The collaboration between Lambeaux and the young architect Victor Horta was not without its setbacks and difficulties either. Horta had been invited to construct a pavilion to house Lambeaux' relief in Brussels' Jubilee Park, but Lambeaux thought the building – one of Horta's first projects – did not do justice to his work. From the opening of the park in 1898 until his death in 1908 he did not once visit the pavilion.
Even long after Lambeaux' death the Pavilion of the Human Passions still stirred the emotions. On a visit to Belgium in 1967, king Faisal of Saoudi Arabia, on business to buy weapons, was granted – possibly as a compensation – a 99 year lease of the Northwestern part of the Jubilee Park by the Belgian king Baudouin. This was the part of the park where the oriental pavilion - later the location for Belgium's Grand Mosque - as well as the Lambeaux-Horta building were situated. Horta's temple and Lambeaux' sculpture soon fell into disrepair and for years access was restricted to a minimum. After a recent restoration, the pavilion finally re-opened its doors to the general public in 2014. The fact that during a time-span of almost 50 years this fascinating sculpture was seen by so few people, made Cassiers turn the story of its inception and the many issues surrounding it into a play.

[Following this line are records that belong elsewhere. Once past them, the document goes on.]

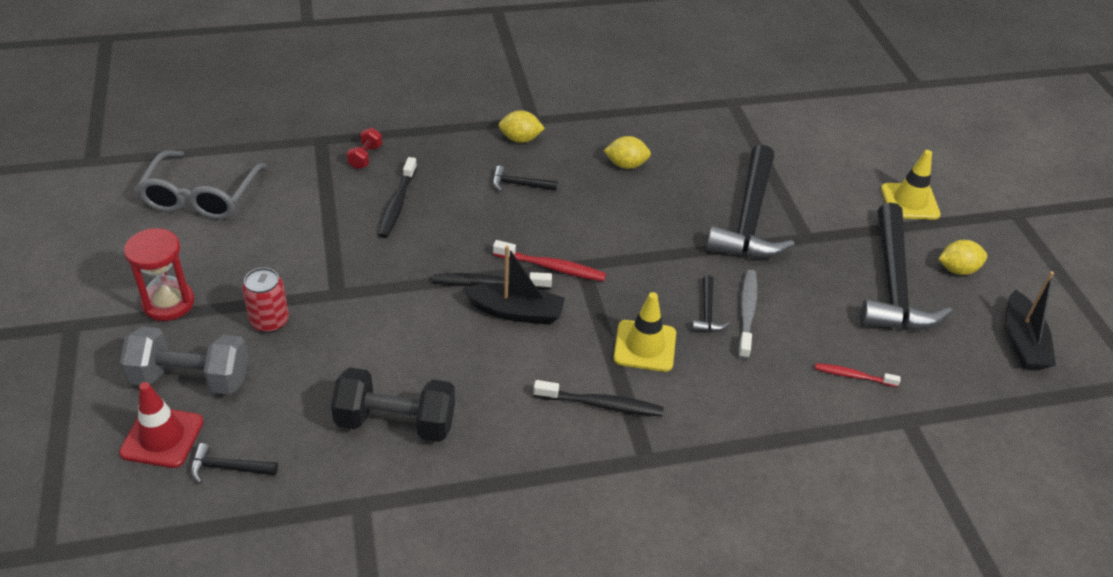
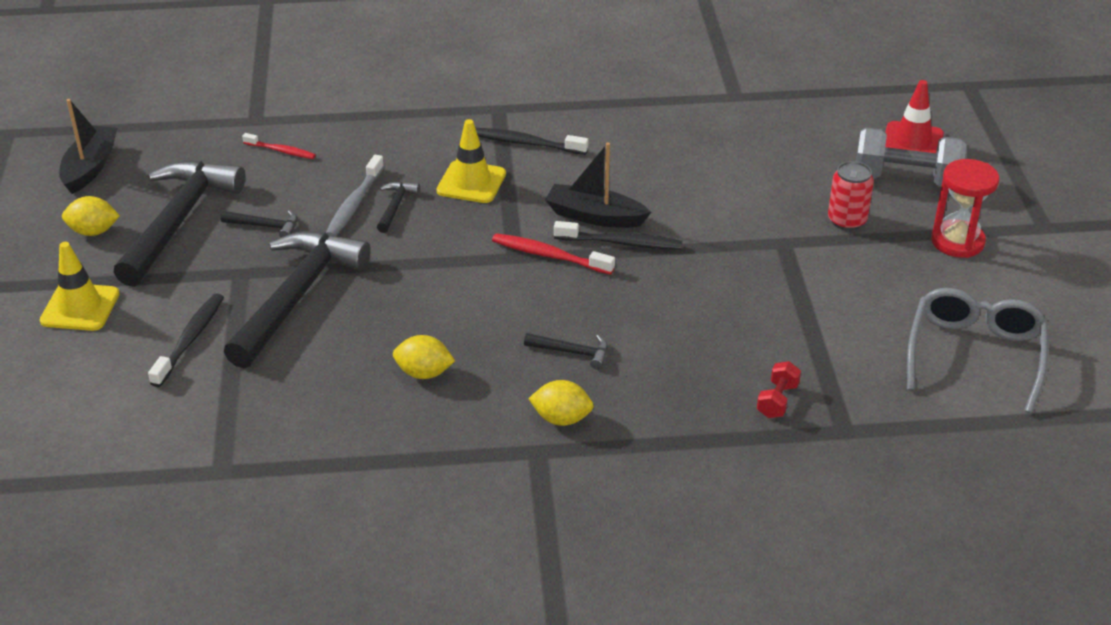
camera: 170 degrees left, 5 degrees down
black hammer [190,443,278,483] -> black hammer moved to [220,210,297,237]
black dumbbell [331,367,455,442] -> none
black toothbrush [378,157,417,238] -> black toothbrush moved to [148,293,224,387]

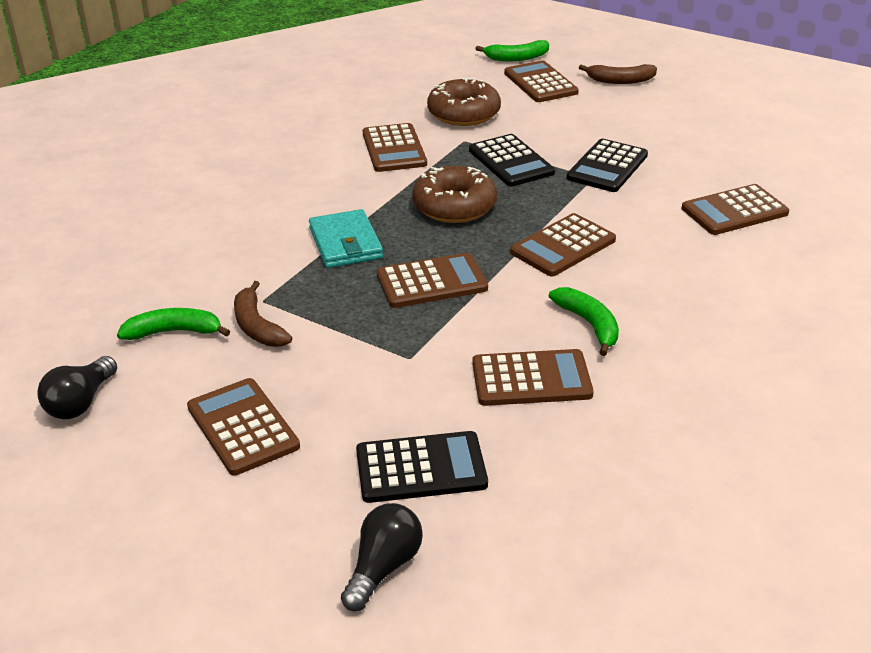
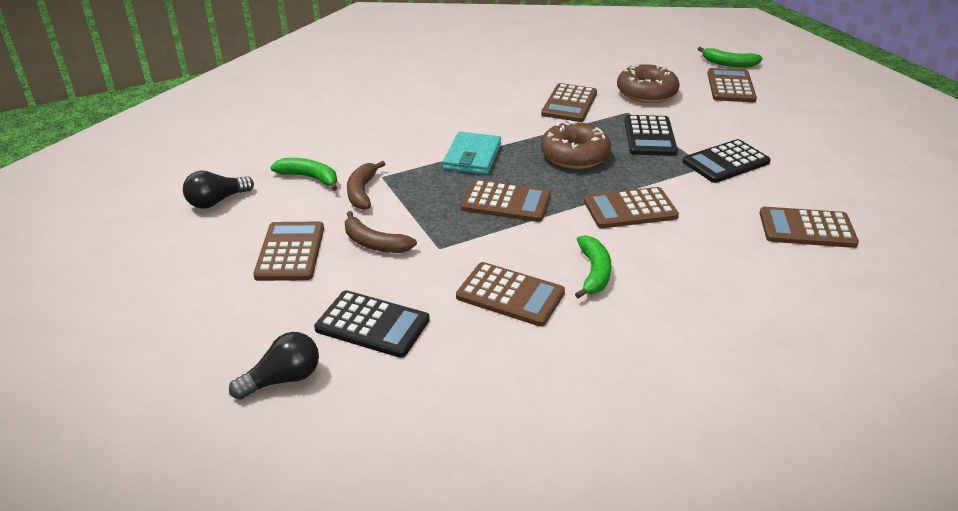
camera: 30 degrees right, 0 degrees up
brown banana [579,64,657,84] -> brown banana moved to [345,211,417,253]

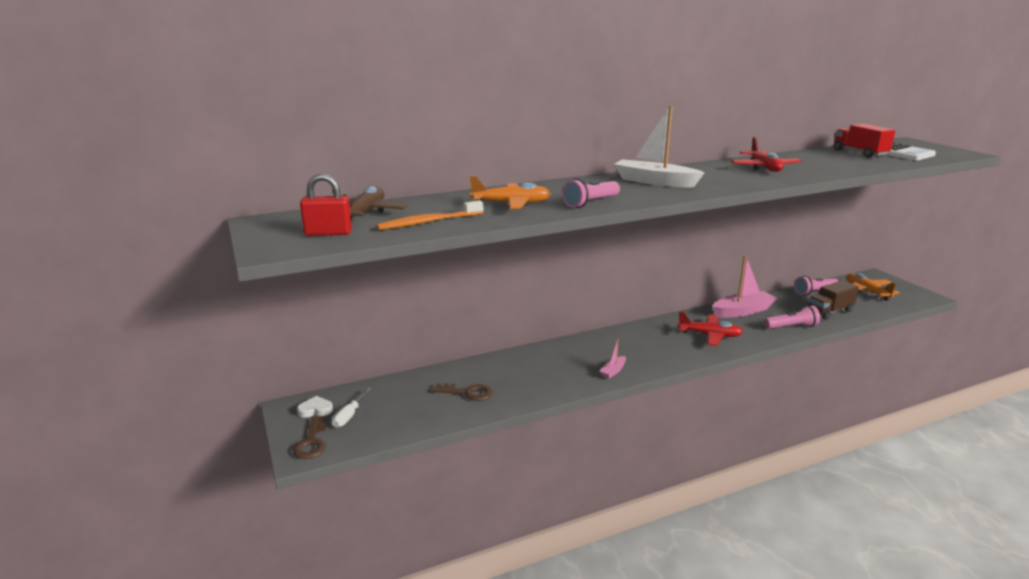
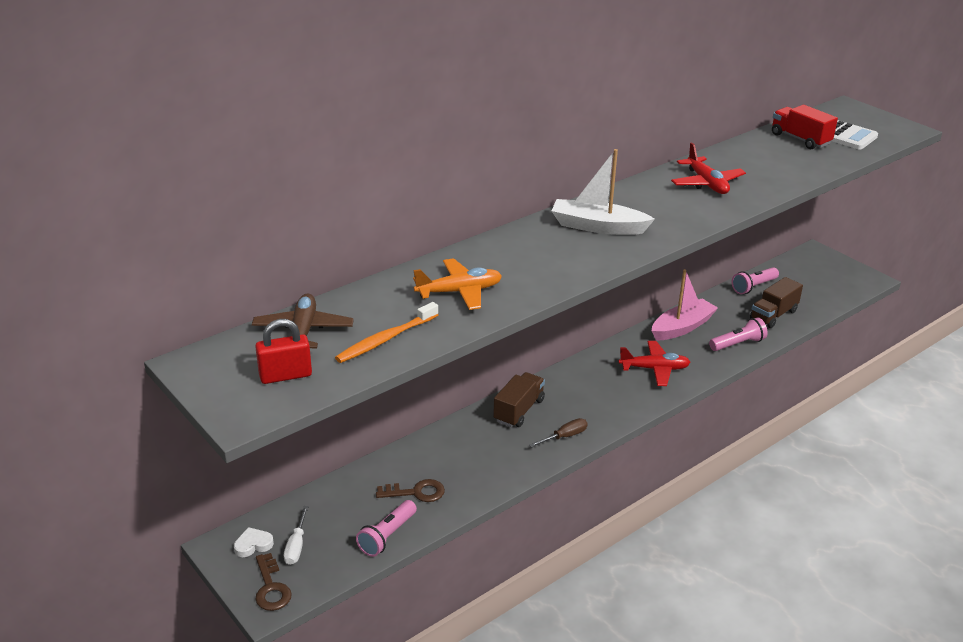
camera: 15 degrees left, 10 degrees up
pink flashlight [562,179,620,208] -> pink flashlight moved to [356,500,417,557]
pink boat [600,338,626,379] -> brown screwdriver [529,418,588,448]
orange plane [847,273,900,301] -> none
none -> brown truck [493,372,545,427]

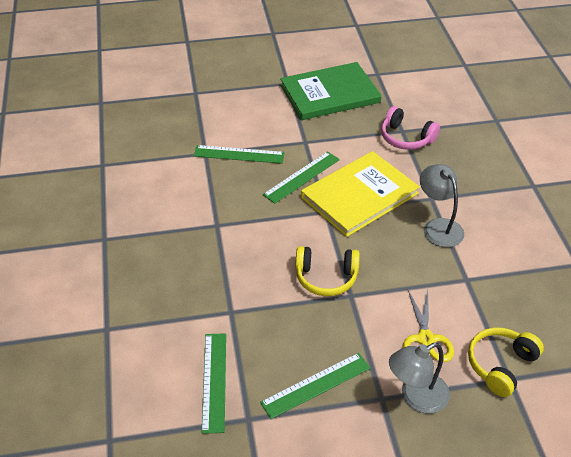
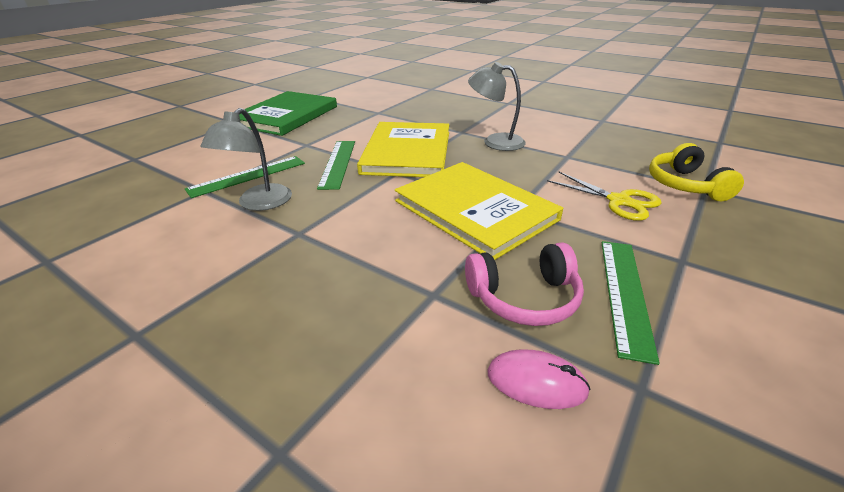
camera: 45 degrees left, 10 degrees down
green ruler [202,333,226,434] -> pink mouse [487,350,591,409]
yellow headphones [295,246,360,296] -> yellow book [395,162,563,260]
pink headphones [381,106,440,150] -> pink headphones moved to [465,242,584,326]
grey lamp [389,343,450,414] -> grey lamp moved to [200,108,292,211]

In his script, the writer Erwin Mortier has turned the controversy surrounding the artwork into a panorama of human drama, social friction and ideological dispute. His piece shows the polemic between the opposing ideals and views of liberals, socialists and catholics, the clash between romanticism and modernism as well as the relationships between the various colourful individuals surrounding Lambeaux. They include the Belgian king Leopold II and his mistress Blanche Delacroix (whom he would marry later on); the young architect Victor Horta; the art critic Sander Pierron, who had a secret affair with the writer Georges Eekhoud; and both their wives Cornélie van Camp and Adèle Deforge. Their encounters reflect the passion and intensity of the people portrayed in Jeff Lambeaux' relief.
Mortier has said about Les passions humaines: 'Lambeaux was made into a political football of the different factions in society at the time. He was seen as progressive to one party, a pervert to the other. (…) To me, Les passions humaines is an iconic image which sums up a complete era, just like our own times are epitomised by the image of two airplanes crashing into the twin towers. It's an image that can be used to describe the situation the world is in today, from which you can point to the future and to the past. This is how I view Lambeaux' sculpture. It's about the king and his mistress, catholics and liberals, sensuality and spirituality, men and women, the Flemish and the Walloons, etcetera. The central character in my play is the sculpture, rather than Lambeaux himself. It's an artwork which is caught up in a whirlwind of political, social, religious and artistic passions, as well as – of course – the language and cultural divide that extends throughout Belgian society. I have tried to paint a fresco of a country which was – and still is – in search of its identity.'
In order to punctuate the divisions between the Flemish and the Walloons, the play is performed by a mixed Dutch and French speaking cast.